## INSTRUCTIONS FOR THE TASK
Report each line of the items below that contains the word "School".

** Opening DATA RECORDS block **

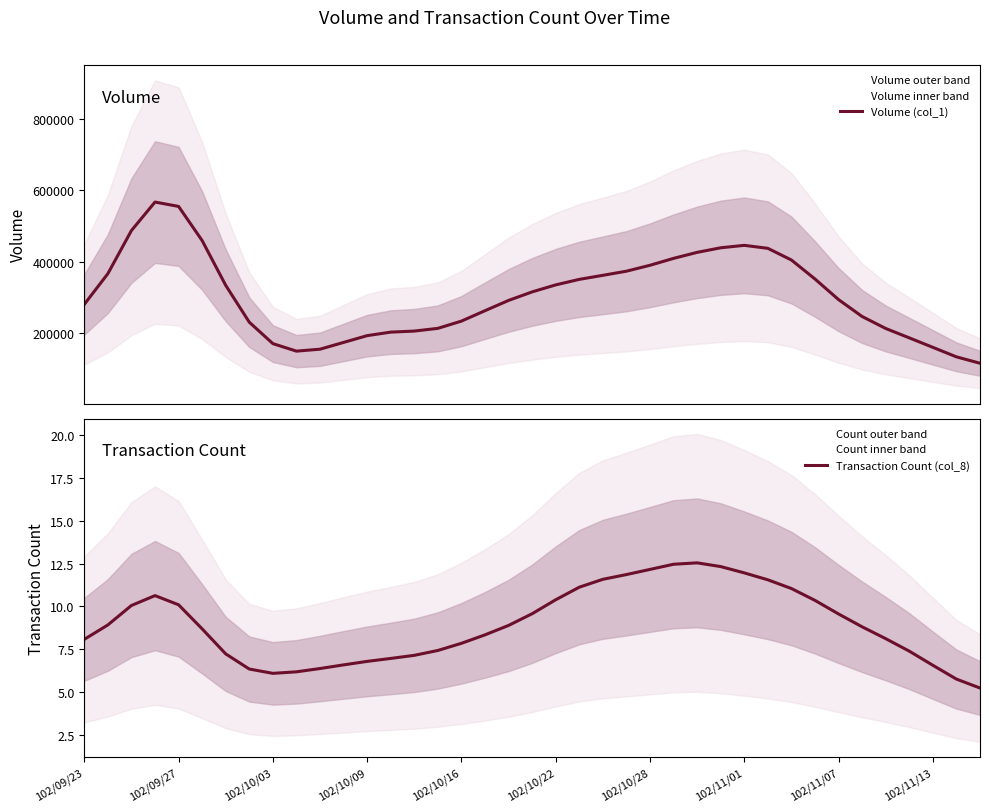

Is this an area chart (filled region under the line)?

No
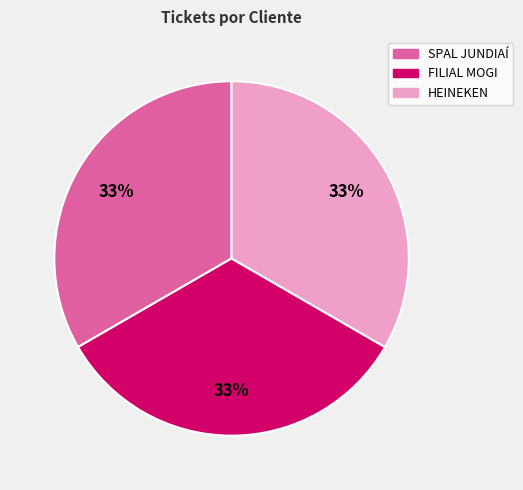

To the nearest percent, what portion does FILIAL MOGI represent?

33%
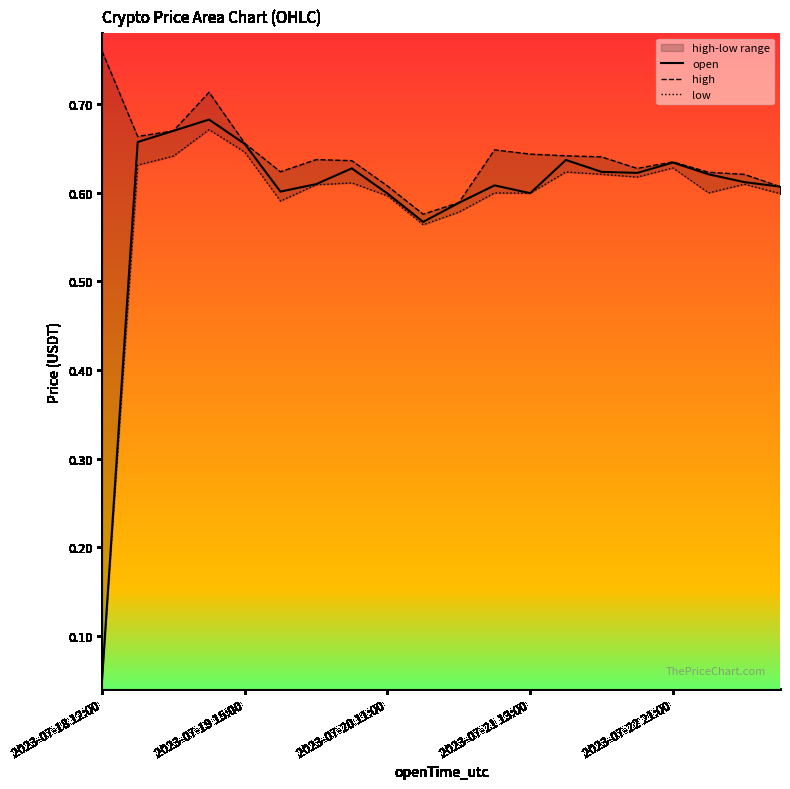

True or false: open and high intersect in this chart.

False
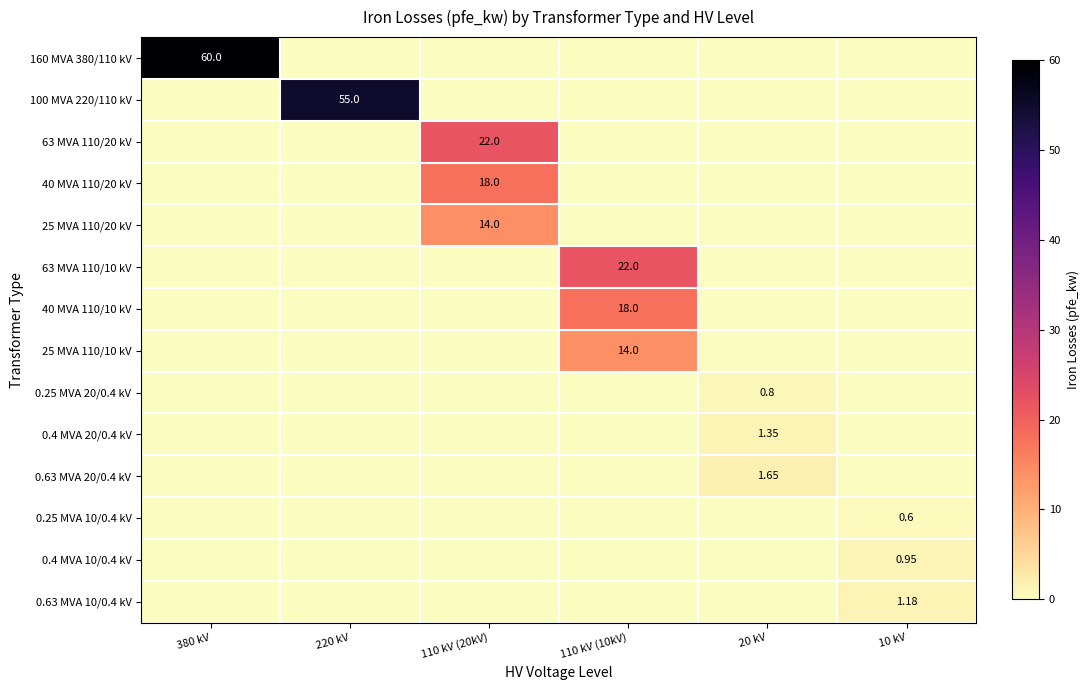

What is the sum of all 0.4 MVA 20/0.4 kV values?

1.4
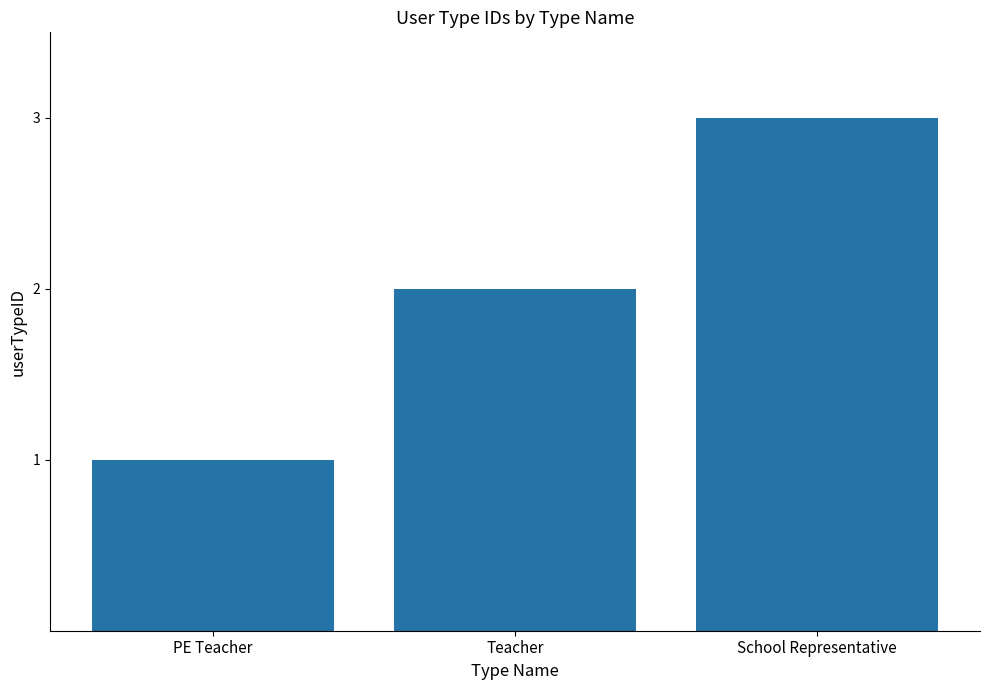

Between School Representative and Teacher, which is larger?

School Representative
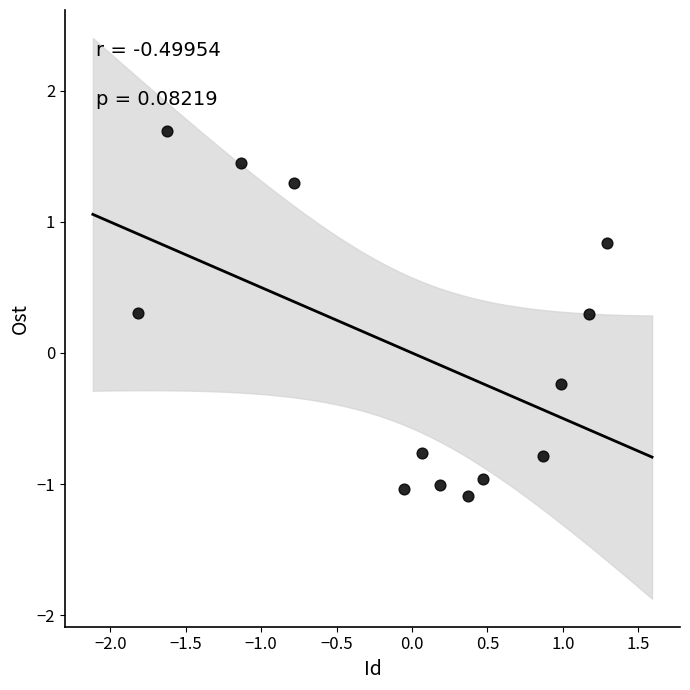

What is the range of Y values (max minus min)?

2.8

** Closing DATA RECORDS block **

## SOLUTION FOR THIS EXERCISE
Between School Representative and Teacher, which is larger?
School Representative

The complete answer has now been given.